C’è un piccolo episodio, tuttavia, che nell’economia simmetrica del racconto sembra isolato e contribuisce, una volta depositato nell’immaginazione del lettore, a creare un alone tossico all’intera storia: è l’incontro, nella prima parte, di Don Miguel con la ragazza delle vipere, incontro profetico e febbrile che punge i nervi di un Don Miguel già al limite dell’esaurimento per la sua passione. Il brano è marchiato da una profonda differenza con il resto del racconto, può dividere i lettori, chi scrive lo considera probabilmente l’apice delle pagine e una sezione senza la quale il racconto avrebbe perso molto dell’atmosfera onirica che lo caratterizza. In origine il brano era più lungo, e la stessa Yourcenar nella postfazione al racconto spiega di averlo ridotto perché leggermente fuori contesto, «qualcosa dell’appretto che hanno “i Sogni” nelle tragedie di una volta». E così dice di altre cose:

La prima Anna apparteneva ancora all’epoca in cui, alle prese con un immenso affresco destinato a rimanere incompiuto, scrivevo rapidamente, senza preoccupazioni compositive o stilistiche, attingendo direttamente a non so quale fonte che avevo dentro. Fu solamente più tardi, a partire da Alexis che mi sono messa alla rigida scuola del racconto alla francese; ed è ancora più tardi verso il 1932, che mi sono dedicata a ricerche di tecnica poetica dissimulata nella prosa, che a volte ne è rimasta rattrappita. Il testo del 1935 portava il segno di questi metodi diversi: avevo compresso certe frasi, come attraverso una serie di giri di vite, col rischio di farle scoppiare; un tentativo maldestro di stilizzazione irrigidiva qua e là l’atteggiamento dei personaggi. La maggior parte delle correzioni del 1980 è servita ad ammorbidire alcuni passaggi.
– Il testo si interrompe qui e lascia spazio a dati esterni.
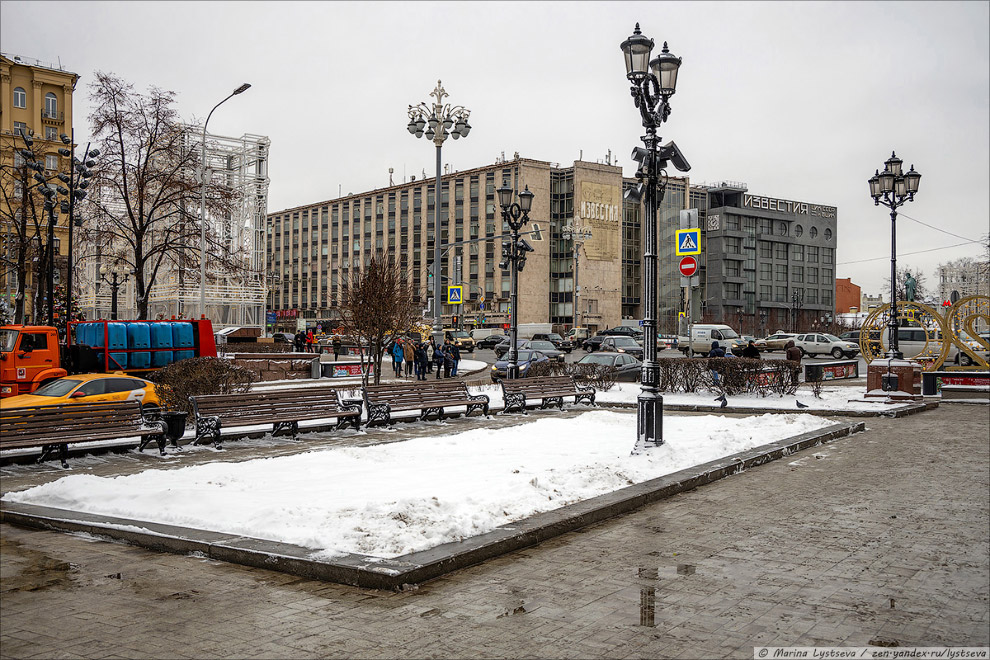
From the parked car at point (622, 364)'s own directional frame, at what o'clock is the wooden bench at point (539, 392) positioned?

Altre riflessioni, in questa preziosa postfazione, altre aggiunte, come alcuni particolari «strettamente legati al luogo e al tempo». E la considerazione su come il primo impulso alla scrittura sia nato attraverso un vero e proprio senso di possessione da parte dei personaggi, con i quali l’autrice aveva stretto una convivenza mentale. Tangibile e vera, come l’esistenza prensile di Anna e Miguel per il lettore ben oltre la chiusura del libro.